What needs to be done>
The lines to be copied are those below that contain "ankle".

(Collected data)
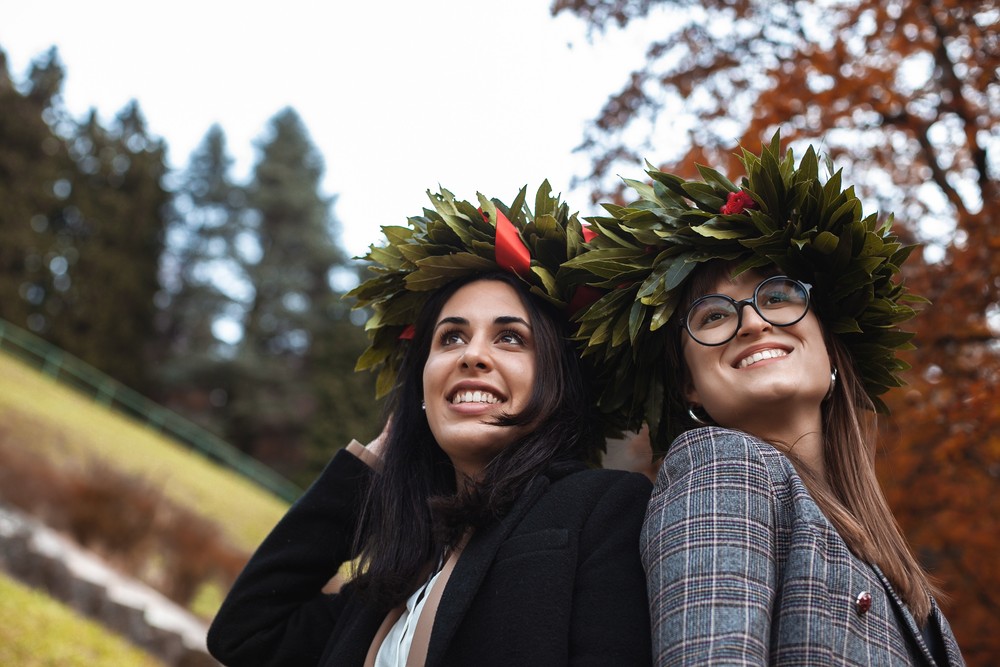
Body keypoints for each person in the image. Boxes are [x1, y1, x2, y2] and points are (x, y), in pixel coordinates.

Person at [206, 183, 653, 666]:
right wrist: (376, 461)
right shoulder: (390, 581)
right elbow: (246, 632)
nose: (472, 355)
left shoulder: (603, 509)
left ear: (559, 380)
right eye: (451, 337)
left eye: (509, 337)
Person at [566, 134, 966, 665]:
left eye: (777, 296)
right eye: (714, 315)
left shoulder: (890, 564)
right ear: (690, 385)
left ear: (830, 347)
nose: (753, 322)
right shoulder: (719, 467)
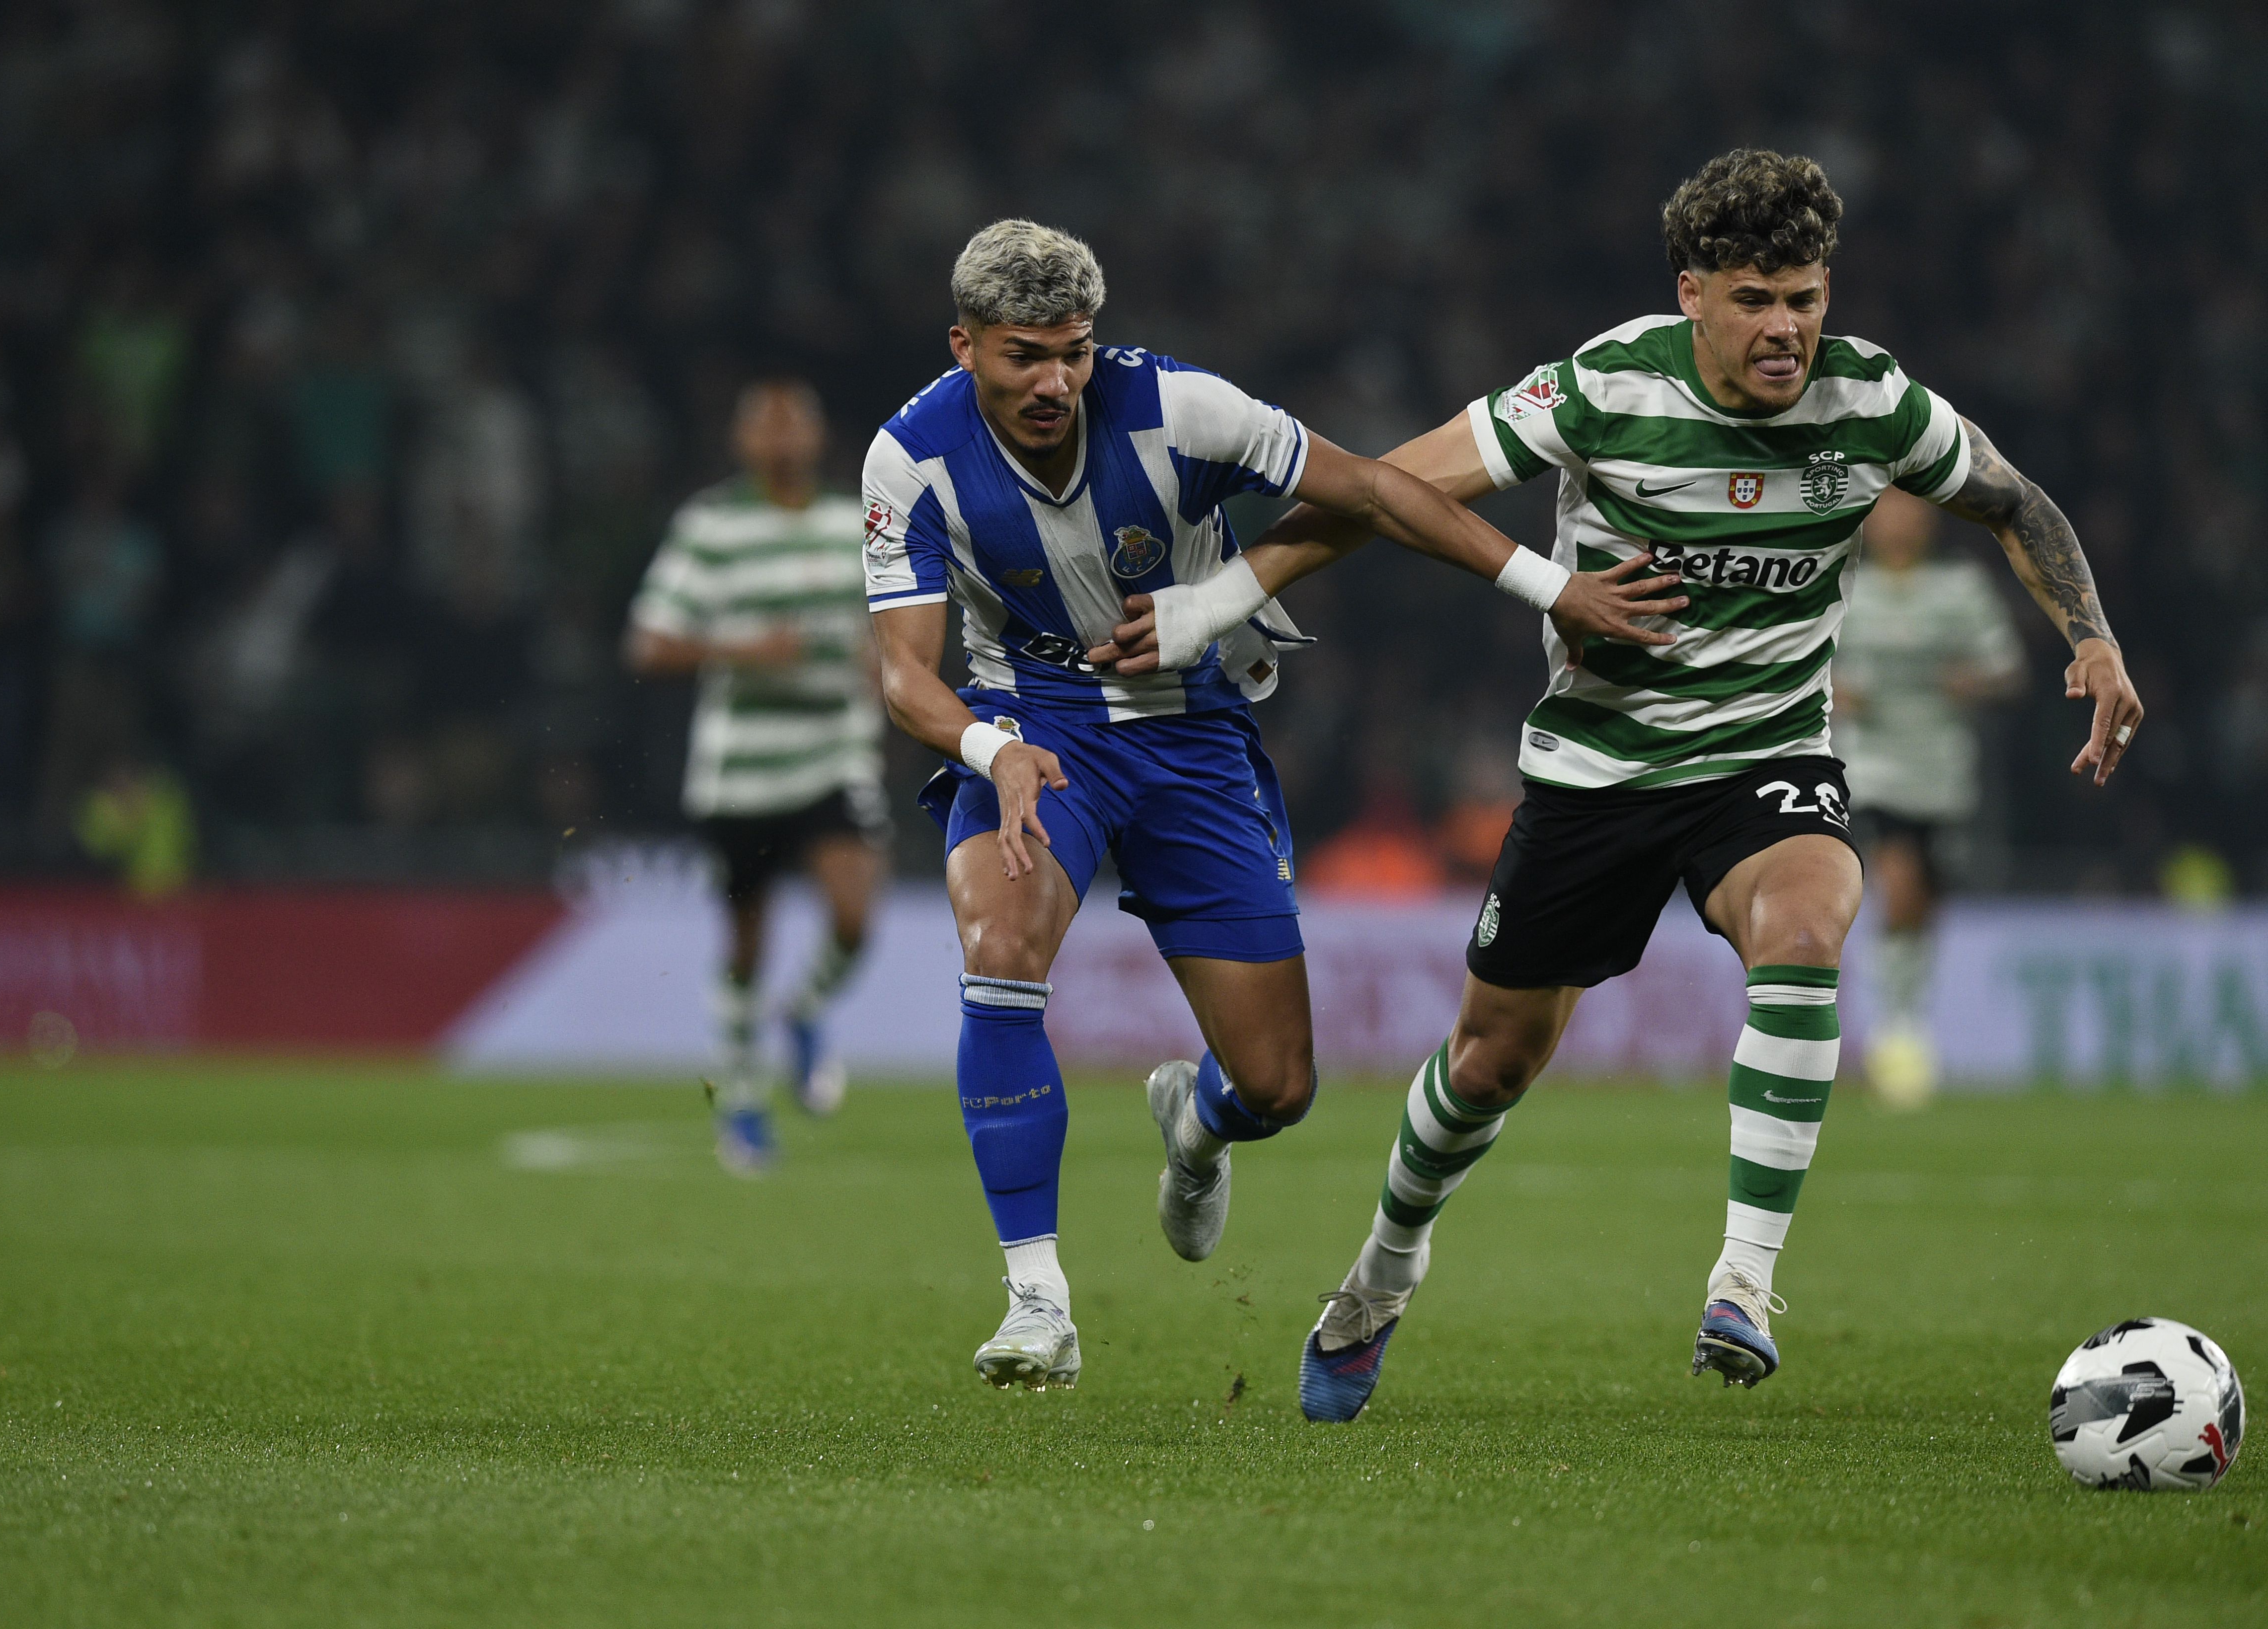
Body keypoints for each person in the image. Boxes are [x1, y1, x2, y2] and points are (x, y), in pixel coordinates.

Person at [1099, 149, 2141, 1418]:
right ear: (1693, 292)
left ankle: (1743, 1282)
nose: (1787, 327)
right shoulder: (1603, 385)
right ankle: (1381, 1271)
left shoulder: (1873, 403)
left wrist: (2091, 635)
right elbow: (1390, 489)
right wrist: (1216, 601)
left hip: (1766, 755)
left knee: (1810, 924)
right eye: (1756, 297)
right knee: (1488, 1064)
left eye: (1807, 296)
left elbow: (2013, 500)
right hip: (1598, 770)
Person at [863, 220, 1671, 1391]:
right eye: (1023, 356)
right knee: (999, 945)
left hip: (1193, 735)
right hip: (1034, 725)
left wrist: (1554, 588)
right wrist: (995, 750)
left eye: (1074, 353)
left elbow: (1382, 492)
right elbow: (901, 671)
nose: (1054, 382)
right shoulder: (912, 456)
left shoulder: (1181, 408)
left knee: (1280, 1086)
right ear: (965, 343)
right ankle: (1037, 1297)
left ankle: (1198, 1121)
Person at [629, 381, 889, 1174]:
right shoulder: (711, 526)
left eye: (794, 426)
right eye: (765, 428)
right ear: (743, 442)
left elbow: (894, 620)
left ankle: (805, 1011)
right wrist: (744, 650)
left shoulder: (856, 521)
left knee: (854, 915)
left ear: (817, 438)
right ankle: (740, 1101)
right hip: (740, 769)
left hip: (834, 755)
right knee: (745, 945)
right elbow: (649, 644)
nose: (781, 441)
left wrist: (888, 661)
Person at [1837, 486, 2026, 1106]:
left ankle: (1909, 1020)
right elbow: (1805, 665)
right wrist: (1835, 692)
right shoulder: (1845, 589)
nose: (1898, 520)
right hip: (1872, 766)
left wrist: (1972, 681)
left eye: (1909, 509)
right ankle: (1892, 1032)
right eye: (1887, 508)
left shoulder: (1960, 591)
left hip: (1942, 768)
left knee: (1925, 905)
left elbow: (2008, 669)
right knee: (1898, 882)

Response box>
left ankle: (1743, 1282)
right ankle: (1381, 1271)
right ankle: (1037, 1297)
left ankle: (1198, 1121)
left ankle: (805, 1011)
right ankle: (740, 1101)
left ankle: (1909, 1020)
right ankle: (1892, 1032)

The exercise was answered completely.